Pour ceux qui n'auraient pas acheté L'Equipe dimanche (pas cool, et mon intéressement alors....) voici le papier paru sur la préparation de Jaja. Désolé c'est un peu long, mais pour fois que j'arrive à caser pratiquement une page de tri dans le journal, on ne va pas se plaindre...
JALABERT EN 3D
Natation, vélo, marathon : ce matin à 7 heures, Laurent Jalabert devait prendre le départ du triathlon de Zurich.
Pour le vélo, ça devrait aller, 180 bornes ne devraient pas l’inquiéter. Le marathon, il connaît, il a fini celui de Barcelone en 2h47’. Ce que Laurent Jalabert, 38 ans, retraité du cyclisme en 2002, redoutait le plus ce matin au départ de l’Ironman suisse, c’est les 3800 mètres de natation, près d’une heure et demi de combat contre l’eau du lac de Zurich.
COMBINAISON NEOPRENE sur le dos et bonnet vissé sur le crâne, caché sous ses lunettes de natation au milieu des 1 900 participants, Laurent Jalabert ne devait pas en mener large ce matin sur la plage du lac de Zurich. Oubliée sa carrière de cycliste et ses nombreux titres de gloire. Devant lui, l’Ironman de Zurich, un nouveau défi. Enorme. Devenir un « homme de fer » en bouclant les 3,8 km de natation, les 180 km de vélo et un marathon à pied. Quand, quelques secondes avant le coup de feu du starter, tous les triathlètes se sont mis à s’applaudir pour se donner du courage avant d’entamer une longue, très longue journée, l’émotion était forcément là. L’appréhension aussi.

**Consignes:**
• a. Traduisez en anglais cette phrase de l'article sur Laurent Jalabert : « Pour le vélo, ça devrait aller, 180 bornes ne devraient pas l’inquiéter. »
• b. Prolongez l'article sur Laurent Jalabert en reprenant juste après sa dernière phrase.

**Données enregistrées:**
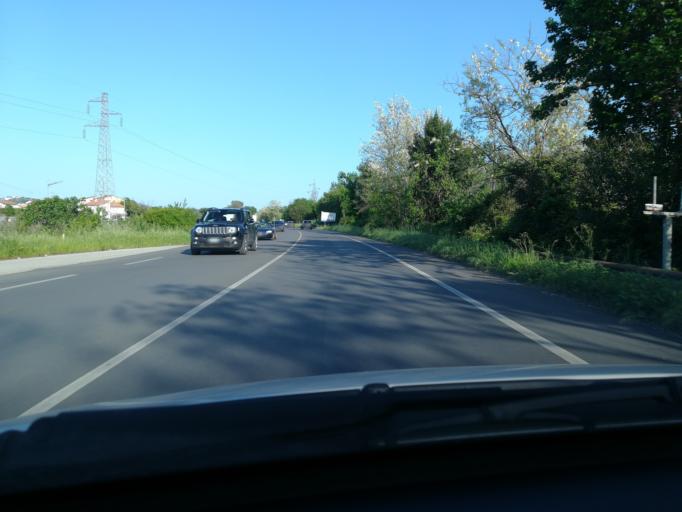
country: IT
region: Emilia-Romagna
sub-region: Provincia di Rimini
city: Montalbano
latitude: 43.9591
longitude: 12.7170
* * *
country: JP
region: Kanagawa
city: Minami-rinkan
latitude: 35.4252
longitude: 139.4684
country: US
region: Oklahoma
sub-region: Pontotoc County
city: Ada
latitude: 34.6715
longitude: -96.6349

**Réponses:**
• a. As for the bike, that should be fine; 180 kilometers shouldn't worry him.

• b.
L’idée de cet incroyable challenge lui a été soufflée il y a huit mois par Patrick Plé, un ami suisse triathlète, qui partageait parfois des sorties vélo avec lui. « Il venait faire 200 bornes avec moi et allait courir une heure après, raconte Jalabert. Je ne comprenais pas. Moi, j’arrivais, j’allais me coucher, je regardais la télé, j’étais mort. Lui repartait faire du sport. Pour moi, c’était un truc de malade. » Davantage encore après l’arrêt de sa carrière, à la fin de la saison 2002. « Je me suis arrêté dans ma carrière à un moment où j’avais toujours la capacité d’être bon mais plus envie de m’entraîner. Ça devenait une contrainte. J’aurais pu continuer et prendre la monnaie parce que j’étais encore 12e à l’UCI et j’avais encore de quoi faire illusion. J’ai voulu être honnête avec moi-même et mon entourage. Après avoir arrêté le vélo, je n’ai rien fait pendant deux ans. A peine 1 000 km par an. Le sport passait en dernier. » Deux années de laisser-aller et la balance qui s’affole et affiche un excédent de 12 kg (78 kg au lieu des 66 à l’arrivée du Tour). « On ne se rend pas compte. Moi je me sentais bien, sauf que quand je montais les escaliers chez moi, en haut, je m’accrochais à la rampe et je soufflais. Mes gamins rigolaient de voir mon bide. » Le défi du marathon arrive à temps pour le meilleur grimpeur du Tour de France en 2001 et 2002. Automne 2005, direction New York et à l’arrivée un chrono de 2 h 55’, performance qui ferait fantasmer de nombreux coureurs confirmés. Une aventure pédestre poursuivie depuis par les marathons de Londres (2 h 57’) et Chicago (2 h 57’) en 2006 puis par celui de Barcelone (2 h 47’), en mars dernier, et une 62e place au général. « Quand je suis arrivé, tout fier de moi, mon fils Jules (5 ans) a eu vite fait de me calmer en me disant : ‘’ Oh, t’es trop nul, les Noirs ça fait longtemps qu’ils sont arrivés… !’’ », raconte Jaja.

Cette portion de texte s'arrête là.